Start of PROVIDED ENTRIES
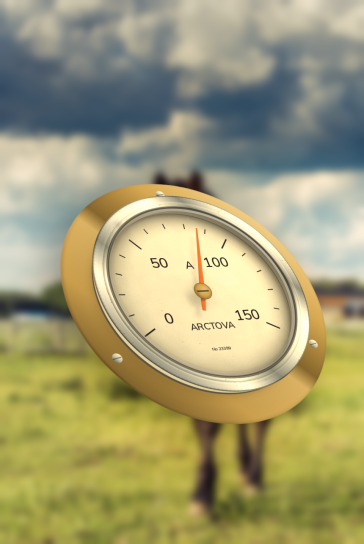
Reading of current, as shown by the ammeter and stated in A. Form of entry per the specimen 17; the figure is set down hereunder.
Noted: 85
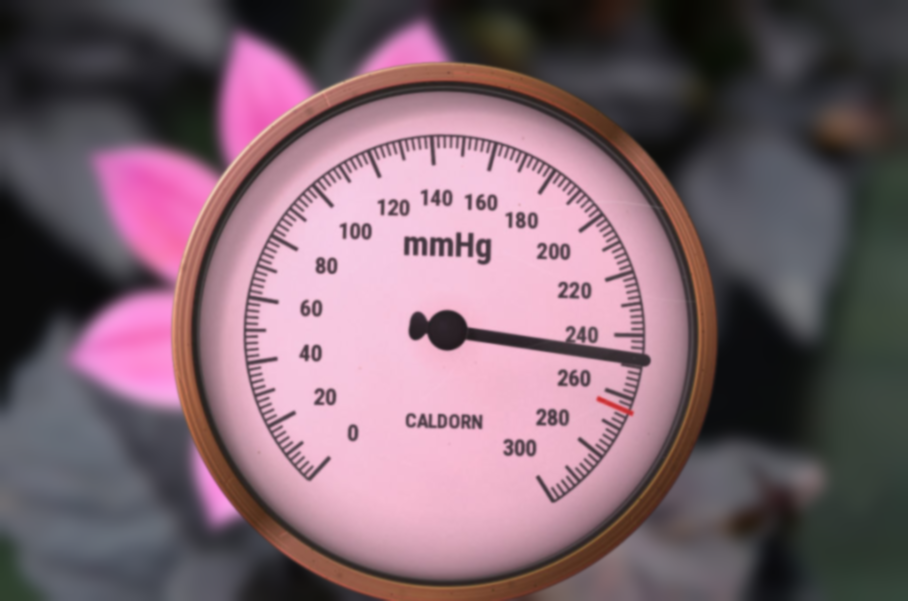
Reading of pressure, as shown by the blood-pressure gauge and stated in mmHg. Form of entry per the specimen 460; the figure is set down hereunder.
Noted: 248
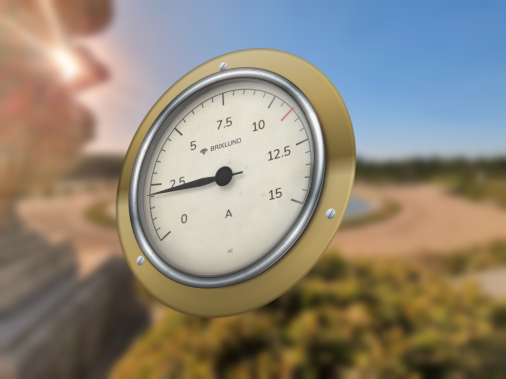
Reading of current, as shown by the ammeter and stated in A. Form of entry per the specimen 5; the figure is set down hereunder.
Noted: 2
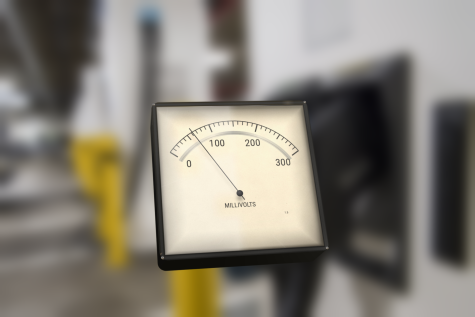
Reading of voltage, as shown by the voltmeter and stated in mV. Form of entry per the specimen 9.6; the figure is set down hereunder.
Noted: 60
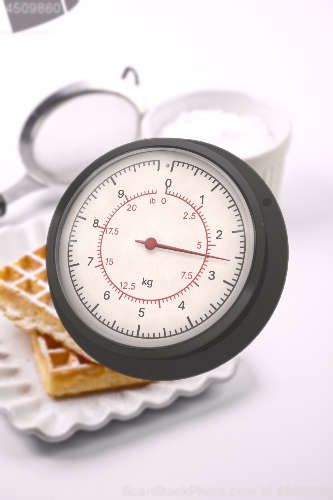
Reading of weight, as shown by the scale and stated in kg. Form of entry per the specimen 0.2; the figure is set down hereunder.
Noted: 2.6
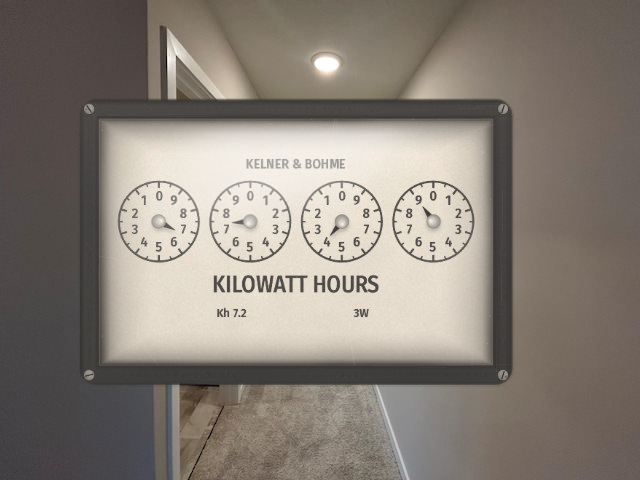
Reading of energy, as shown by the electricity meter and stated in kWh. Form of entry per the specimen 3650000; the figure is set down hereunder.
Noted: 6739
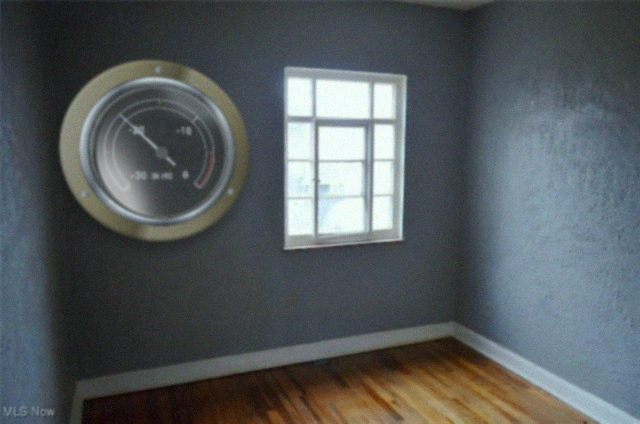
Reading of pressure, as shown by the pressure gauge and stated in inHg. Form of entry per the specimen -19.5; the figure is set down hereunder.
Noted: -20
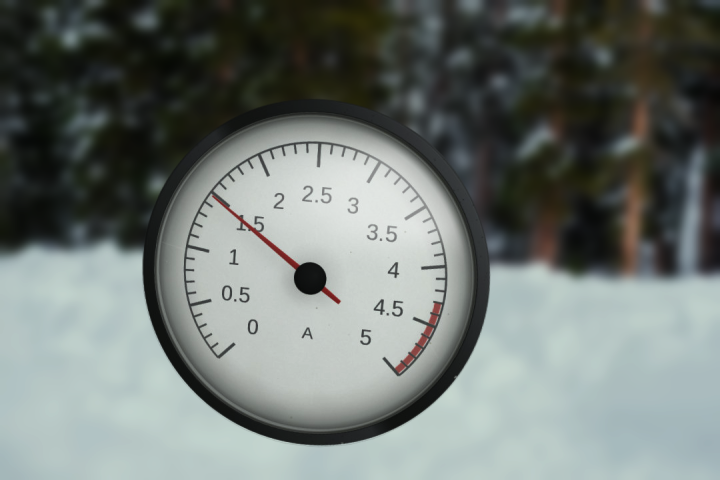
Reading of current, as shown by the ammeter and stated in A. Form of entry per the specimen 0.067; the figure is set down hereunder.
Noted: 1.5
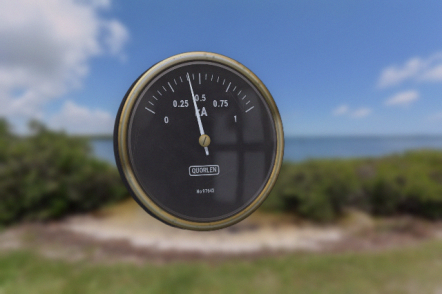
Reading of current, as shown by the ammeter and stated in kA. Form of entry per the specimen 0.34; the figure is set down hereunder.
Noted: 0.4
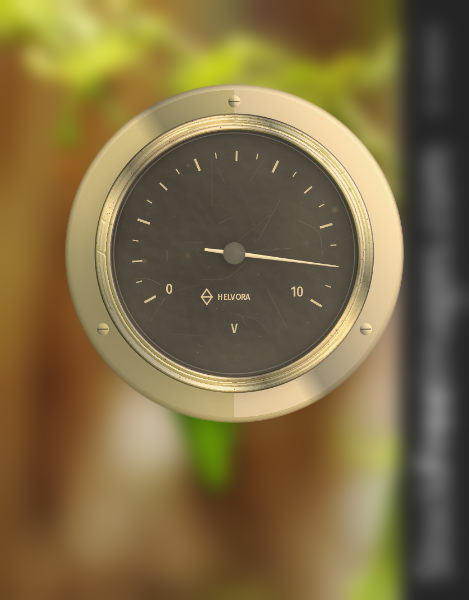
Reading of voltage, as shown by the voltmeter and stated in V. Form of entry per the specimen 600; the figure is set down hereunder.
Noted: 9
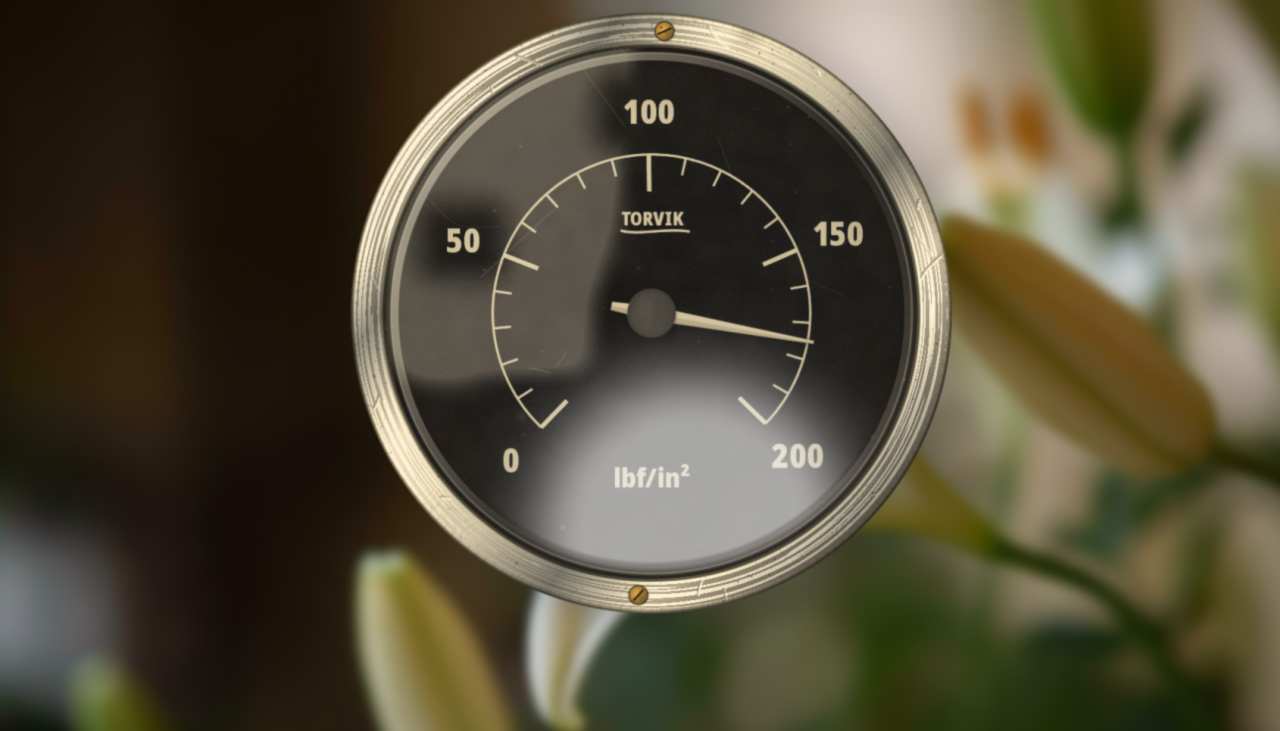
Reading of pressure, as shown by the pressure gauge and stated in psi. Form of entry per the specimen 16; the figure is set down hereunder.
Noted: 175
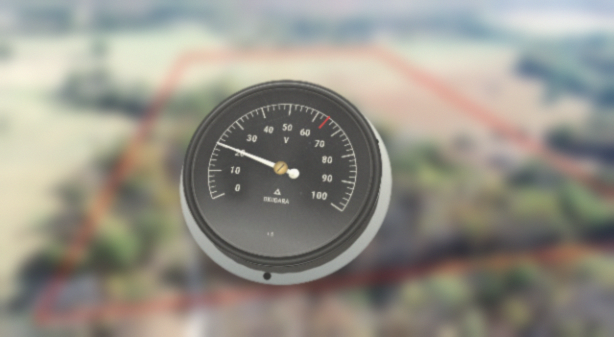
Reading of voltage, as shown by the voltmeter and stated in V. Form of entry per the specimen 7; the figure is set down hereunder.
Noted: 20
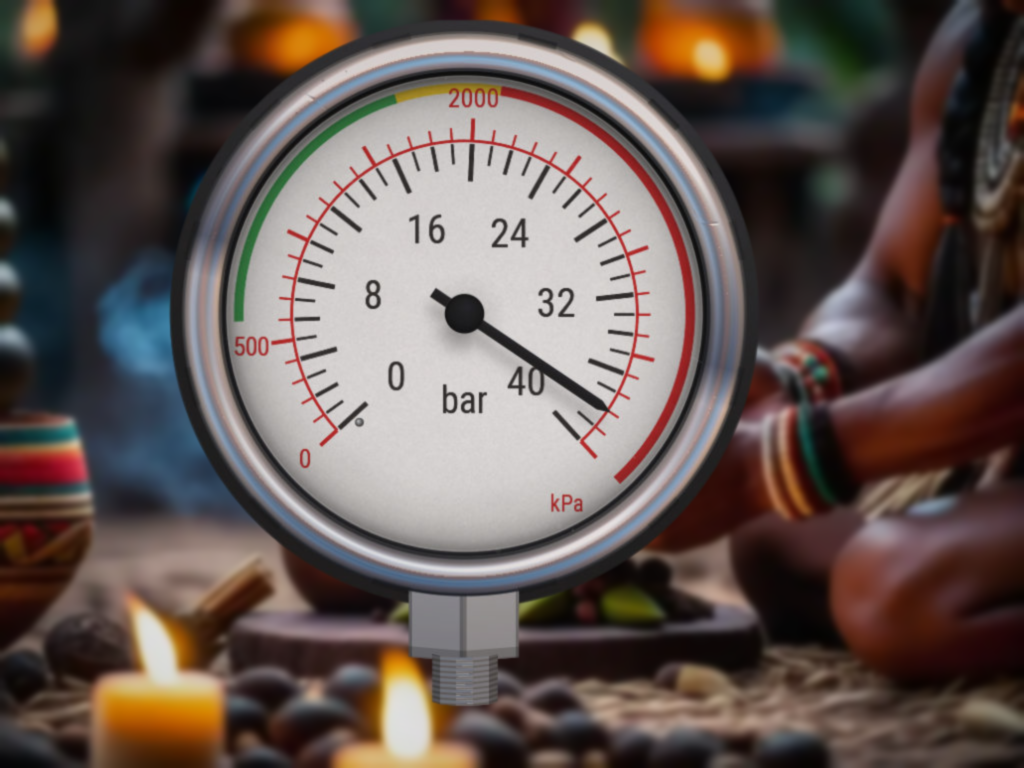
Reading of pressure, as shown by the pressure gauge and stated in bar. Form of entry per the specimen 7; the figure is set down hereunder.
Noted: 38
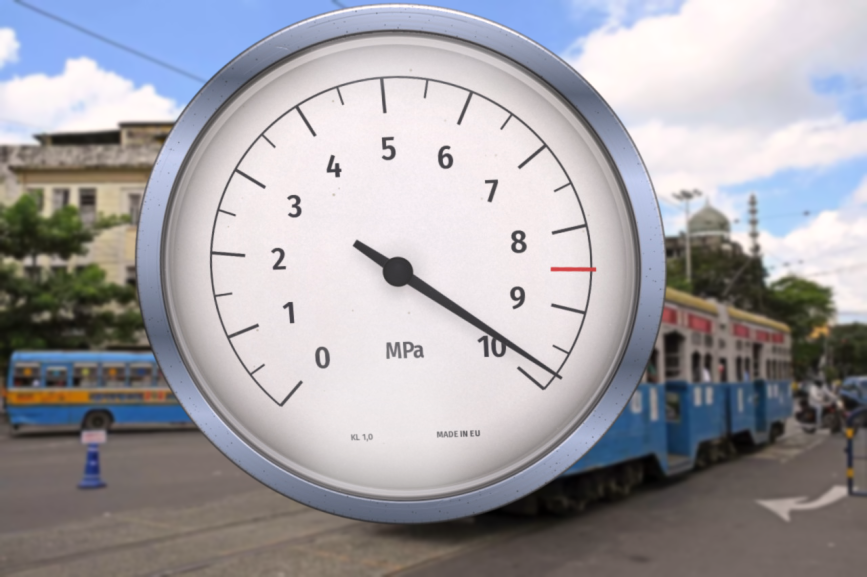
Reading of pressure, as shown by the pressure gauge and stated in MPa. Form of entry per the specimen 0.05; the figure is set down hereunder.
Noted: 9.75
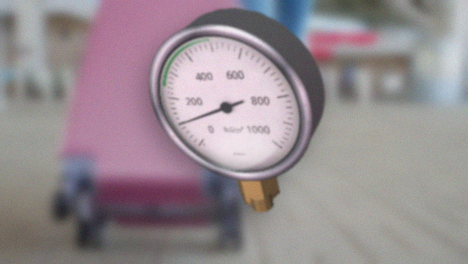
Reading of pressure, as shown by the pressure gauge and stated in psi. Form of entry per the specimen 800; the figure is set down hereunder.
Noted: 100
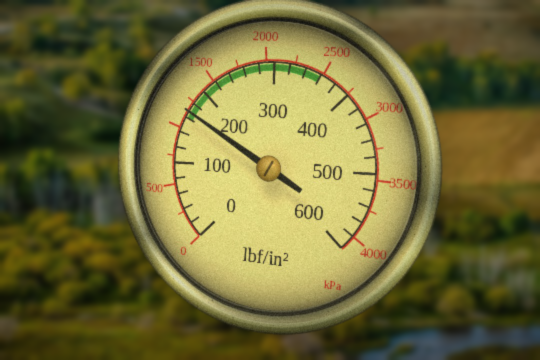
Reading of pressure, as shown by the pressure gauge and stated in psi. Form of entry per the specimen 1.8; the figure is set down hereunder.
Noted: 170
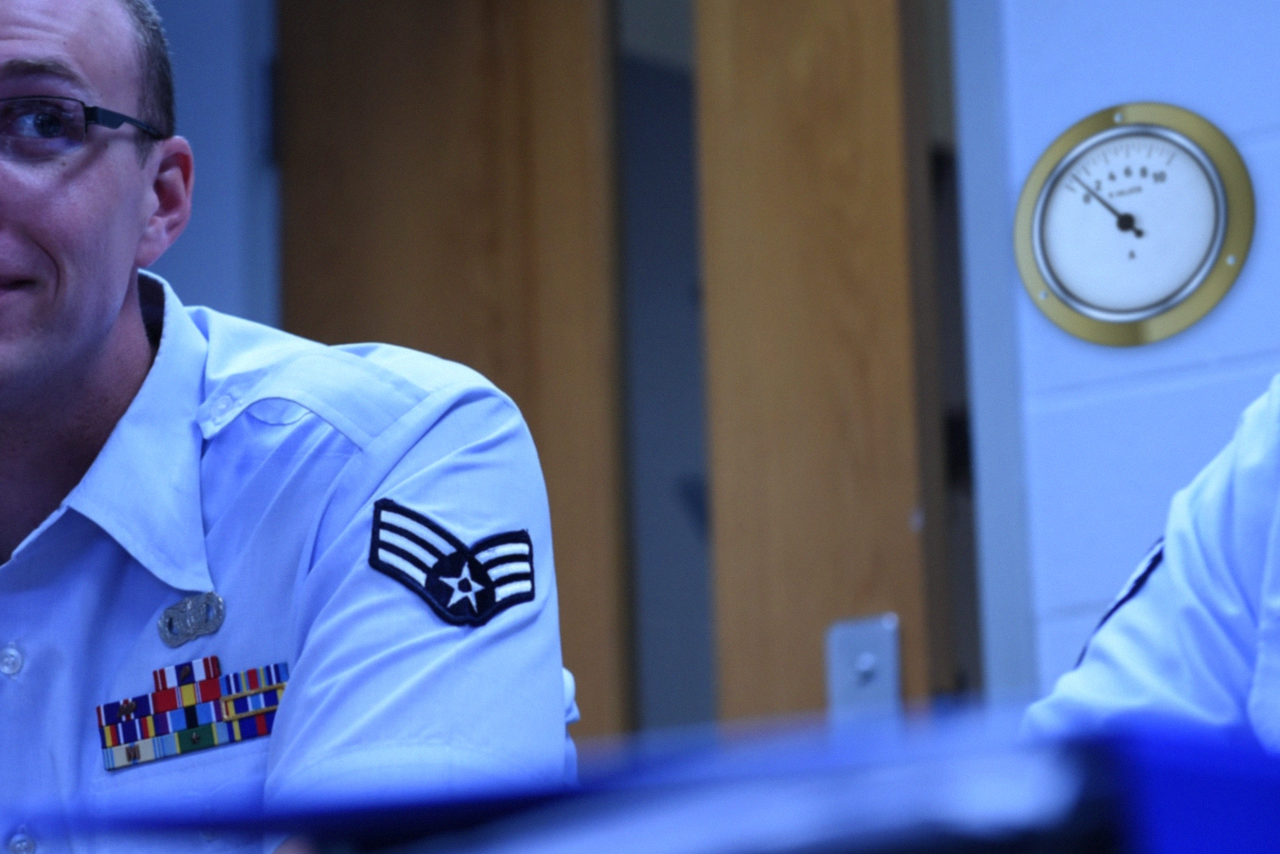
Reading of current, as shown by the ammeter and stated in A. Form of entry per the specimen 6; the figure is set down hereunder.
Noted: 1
End of PROVIDED ENTRIES
• _BRIEF_:
Rewrite all the entries, putting "Recorded" wherever "Noted" appears and changing nothing else. Leave the pictures out of your answer.

• _ANSWER FOR THE TASK_:
Reading of current, as shown by the ammeter and stated in A. Form of entry per the specimen 17; the figure is set down hereunder.
Recorded: 85
Reading of pressure, as shown by the blood-pressure gauge and stated in mmHg. Form of entry per the specimen 460; the figure is set down hereunder.
Recorded: 248
Reading of current, as shown by the ammeter and stated in A. Form of entry per the specimen 5; the figure is set down hereunder.
Recorded: 2
Reading of voltage, as shown by the voltmeter and stated in mV. Form of entry per the specimen 9.6; the figure is set down hereunder.
Recorded: 60
Reading of weight, as shown by the scale and stated in kg. Form of entry per the specimen 0.2; the figure is set down hereunder.
Recorded: 2.6
Reading of energy, as shown by the electricity meter and stated in kWh. Form of entry per the specimen 3650000; the figure is set down hereunder.
Recorded: 6739
Reading of pressure, as shown by the pressure gauge and stated in inHg. Form of entry per the specimen -19.5; the figure is set down hereunder.
Recorded: -20
Reading of current, as shown by the ammeter and stated in A. Form of entry per the specimen 0.067; the figure is set down hereunder.
Recorded: 1.5
Reading of current, as shown by the ammeter and stated in kA. Form of entry per the specimen 0.34; the figure is set down hereunder.
Recorded: 0.4
Reading of voltage, as shown by the voltmeter and stated in V. Form of entry per the specimen 600; the figure is set down hereunder.
Recorded: 9
Reading of pressure, as shown by the pressure gauge and stated in psi. Form of entry per the specimen 16; the figure is set down hereunder.
Recorded: 175
Reading of voltage, as shown by the voltmeter and stated in V. Form of entry per the specimen 7; the figure is set down hereunder.
Recorded: 20
Reading of pressure, as shown by the pressure gauge and stated in bar. Form of entry per the specimen 7; the figure is set down hereunder.
Recorded: 38
Reading of pressure, as shown by the pressure gauge and stated in MPa. Form of entry per the specimen 0.05; the figure is set down hereunder.
Recorded: 9.75
Reading of pressure, as shown by the pressure gauge and stated in psi. Form of entry per the specimen 800; the figure is set down hereunder.
Recorded: 100
Reading of pressure, as shown by the pressure gauge and stated in psi. Form of entry per the specimen 1.8; the figure is set down hereunder.
Recorded: 170
Reading of current, as shown by the ammeter and stated in A. Form of entry per the specimen 6; the figure is set down hereunder.
Recorded: 1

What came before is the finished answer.